A national payer study from Change Healthcare has 10 need-to-know takeaways about value-based innovation.
Value-based care is starting to achieve the Triple Aim and commercial lines of business are investing in value-based innovation, according to a new study. Here are 10 things healthcare execs should know, based on a national payer study from Change Healthcare.
1. Almost 80% of payers report improvements in care quality, while 64% report improvements in provider relationships, and 73% report patient engagement improved. The main mechanism for improvements in cost and quality are through coordination of care by an accountable provider like a physician practice or ACO, says Andrei Gonzales, MD, director of value-based reimbursement initiatives at Change Healthcare. “This coordination requires collaboration with the provider by the health plan to share data on a patient’s care outside of the provider’s practice and across the continuum,” he says. “This results in a better provider relationship. When patients see their care as more coordinated and have better outcomes, they will be more engaged and happy.”
2. Payers say value-based care reduces unnecessary medical costs. “Unnecessary medical costs fall into many different categories,” says Gonzales. “In some cases. it can be the cost of a medical device or implant where a lower cost device has equal benefit, it could be higher rates for a provider or facility than another entity with equal outcomes, or it could be excessive utilization of skilled nursing or inpatient rehab when home care would suffice.”
3. For the first time, commercial lines, not government lines of business, are leading adoption, advancement, and innovation of value-based care models and strategies. One theory is that commercial plans are driven more by customer demands to provide quality care at a competitive price than by political drivers that influence government lines of business, according to Gonzales. “As commercial plans have seen improvements in cost and quality in value-based care models, they have accelerated their adoption of the models,” he says.
4. Pure fee-for-service is fading faster than predicted in past studies, now accounting for only 37.2% of reimbursement, and projected to dip below 26% by 2021. The expectation is that the percentage of care in pure fee for service will continue to decline until it reaches a natural steady level, says Gonzales. “It’s not clear where this level will sit, but there will probably always be some level of fee-for-service for care that doesn’t fit well in value-based models for patients with rare conditions or extremely complicated medical conditions,” he says
5. Innovation agility remains a problem, with only 21% of payers capable of rolling out a new episode-of-care program in three to six months. “With the reported benefits, executives will be focusing on improving their organizational and operational capabilities in these areas,” he says.
6. Payers are struggling to engage providers in episode-of-care programs. Education on value-based models and information sharing are key aspects in helping providers succeed in value-based care programs, says Gonzales. “Payers can help providers by delivering well-constructed reports showing their performance and opportunities for improvement, and assisting them as appropriate with selecting high-performing specialist and facility partners for their referrals,” he says.

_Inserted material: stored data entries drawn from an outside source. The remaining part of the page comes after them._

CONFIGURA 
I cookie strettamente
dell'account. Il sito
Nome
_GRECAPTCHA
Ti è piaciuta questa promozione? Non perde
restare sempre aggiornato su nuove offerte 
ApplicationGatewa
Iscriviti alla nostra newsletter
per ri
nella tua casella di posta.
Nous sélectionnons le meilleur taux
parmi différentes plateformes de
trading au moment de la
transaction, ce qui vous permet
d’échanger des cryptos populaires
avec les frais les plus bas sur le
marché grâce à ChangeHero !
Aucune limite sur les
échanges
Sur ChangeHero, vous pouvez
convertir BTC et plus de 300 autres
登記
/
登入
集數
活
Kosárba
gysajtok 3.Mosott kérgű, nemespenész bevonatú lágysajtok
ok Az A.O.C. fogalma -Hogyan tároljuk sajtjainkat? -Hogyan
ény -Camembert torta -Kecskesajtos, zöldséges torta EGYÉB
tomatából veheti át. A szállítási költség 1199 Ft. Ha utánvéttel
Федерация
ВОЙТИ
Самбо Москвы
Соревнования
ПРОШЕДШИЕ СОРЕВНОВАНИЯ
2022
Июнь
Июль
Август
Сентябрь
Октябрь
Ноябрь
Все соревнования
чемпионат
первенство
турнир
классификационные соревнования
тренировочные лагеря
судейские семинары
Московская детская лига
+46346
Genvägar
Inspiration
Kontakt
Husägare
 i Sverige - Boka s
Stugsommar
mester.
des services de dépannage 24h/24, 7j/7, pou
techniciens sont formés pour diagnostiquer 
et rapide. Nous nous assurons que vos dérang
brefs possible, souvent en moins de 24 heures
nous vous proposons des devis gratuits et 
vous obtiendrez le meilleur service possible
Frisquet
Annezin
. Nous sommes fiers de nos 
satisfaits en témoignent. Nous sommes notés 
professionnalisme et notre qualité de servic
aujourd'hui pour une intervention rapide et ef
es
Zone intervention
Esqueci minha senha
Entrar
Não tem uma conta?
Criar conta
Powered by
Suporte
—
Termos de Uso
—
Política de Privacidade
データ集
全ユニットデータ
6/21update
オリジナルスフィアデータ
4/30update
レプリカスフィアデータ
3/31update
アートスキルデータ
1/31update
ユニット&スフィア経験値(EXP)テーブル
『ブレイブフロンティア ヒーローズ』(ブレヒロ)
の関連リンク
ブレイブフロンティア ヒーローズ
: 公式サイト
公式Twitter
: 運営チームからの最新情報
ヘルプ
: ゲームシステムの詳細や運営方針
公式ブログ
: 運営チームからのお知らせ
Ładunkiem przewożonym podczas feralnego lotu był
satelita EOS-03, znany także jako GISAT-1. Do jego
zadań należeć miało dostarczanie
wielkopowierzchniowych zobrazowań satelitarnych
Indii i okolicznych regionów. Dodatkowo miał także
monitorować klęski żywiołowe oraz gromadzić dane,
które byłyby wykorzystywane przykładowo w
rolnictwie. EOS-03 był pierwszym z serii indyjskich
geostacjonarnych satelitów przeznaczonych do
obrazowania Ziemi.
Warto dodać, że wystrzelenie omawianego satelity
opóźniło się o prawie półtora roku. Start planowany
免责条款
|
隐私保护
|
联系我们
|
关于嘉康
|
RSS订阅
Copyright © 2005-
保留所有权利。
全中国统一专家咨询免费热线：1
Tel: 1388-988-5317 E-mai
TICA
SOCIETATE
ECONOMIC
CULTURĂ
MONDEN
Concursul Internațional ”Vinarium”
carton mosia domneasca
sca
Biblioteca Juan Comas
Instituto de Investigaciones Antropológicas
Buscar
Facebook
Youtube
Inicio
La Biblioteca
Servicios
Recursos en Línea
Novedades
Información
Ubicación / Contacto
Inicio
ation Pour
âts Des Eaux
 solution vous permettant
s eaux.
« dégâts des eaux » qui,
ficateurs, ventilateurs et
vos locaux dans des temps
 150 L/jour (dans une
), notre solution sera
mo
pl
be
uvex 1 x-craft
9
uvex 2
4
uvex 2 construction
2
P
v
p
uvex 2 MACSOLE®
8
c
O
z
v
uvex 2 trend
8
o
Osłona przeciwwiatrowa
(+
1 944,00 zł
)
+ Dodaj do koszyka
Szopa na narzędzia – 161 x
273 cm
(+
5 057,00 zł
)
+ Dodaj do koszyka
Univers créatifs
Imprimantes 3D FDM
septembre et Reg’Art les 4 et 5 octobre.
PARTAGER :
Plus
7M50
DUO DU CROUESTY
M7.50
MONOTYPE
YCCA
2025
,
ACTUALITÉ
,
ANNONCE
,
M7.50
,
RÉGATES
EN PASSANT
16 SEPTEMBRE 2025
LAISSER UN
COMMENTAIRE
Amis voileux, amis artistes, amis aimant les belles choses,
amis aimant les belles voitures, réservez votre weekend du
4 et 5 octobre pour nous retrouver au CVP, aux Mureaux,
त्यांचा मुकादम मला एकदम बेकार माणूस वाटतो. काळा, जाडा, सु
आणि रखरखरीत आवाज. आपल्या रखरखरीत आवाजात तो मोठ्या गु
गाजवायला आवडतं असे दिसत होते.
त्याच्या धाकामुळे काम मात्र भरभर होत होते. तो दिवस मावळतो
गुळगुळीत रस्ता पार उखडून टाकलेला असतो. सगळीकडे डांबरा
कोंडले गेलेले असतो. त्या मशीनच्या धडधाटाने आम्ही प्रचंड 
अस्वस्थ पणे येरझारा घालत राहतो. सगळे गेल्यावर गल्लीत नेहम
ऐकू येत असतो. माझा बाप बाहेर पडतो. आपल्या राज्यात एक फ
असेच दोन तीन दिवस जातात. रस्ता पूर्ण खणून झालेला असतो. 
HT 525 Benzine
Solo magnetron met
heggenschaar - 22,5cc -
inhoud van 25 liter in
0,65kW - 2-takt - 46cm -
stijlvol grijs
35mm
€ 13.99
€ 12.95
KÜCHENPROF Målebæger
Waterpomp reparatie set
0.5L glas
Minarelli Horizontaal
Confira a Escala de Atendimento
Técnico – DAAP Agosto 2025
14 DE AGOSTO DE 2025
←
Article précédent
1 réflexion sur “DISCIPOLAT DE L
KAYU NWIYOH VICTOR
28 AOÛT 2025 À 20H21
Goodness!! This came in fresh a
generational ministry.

7. Exceptional medical cost savings are motivating 66% of payers to invest in administrative staff to support future growth of episode-of-care programs. “Value-based care is still relatively new in the industry, and more focus will create a more mature operational model,” Gonzales says.
8. A third to half of payers find episode-of-care models very to extremely effective at improving care quality, across all types of episodes. The key, according to Gonzales, is that accountable providers in value-based care models are incented to coordinate care across the continuum to ensure patients have a good outcome at a reasonable cost. “This requires an understanding of where variation exists in cost and quality and an understanding of what can be done to eliminate unwarranted variation,” he says.
9. More than half of payers are not very satisfied with their current value-based analytics, automation, and reporting capabilities-despite the fact that many of these are designed and developed in house. “Since the models are relatively new, and adoption is still growing, a lot of payers built what they could do quickly to support planning and pilot phase capabilities,” says Gonzales. “Now many payers are looking for support with experience in delivering solutions that help manage their business more efficiently and profitably.”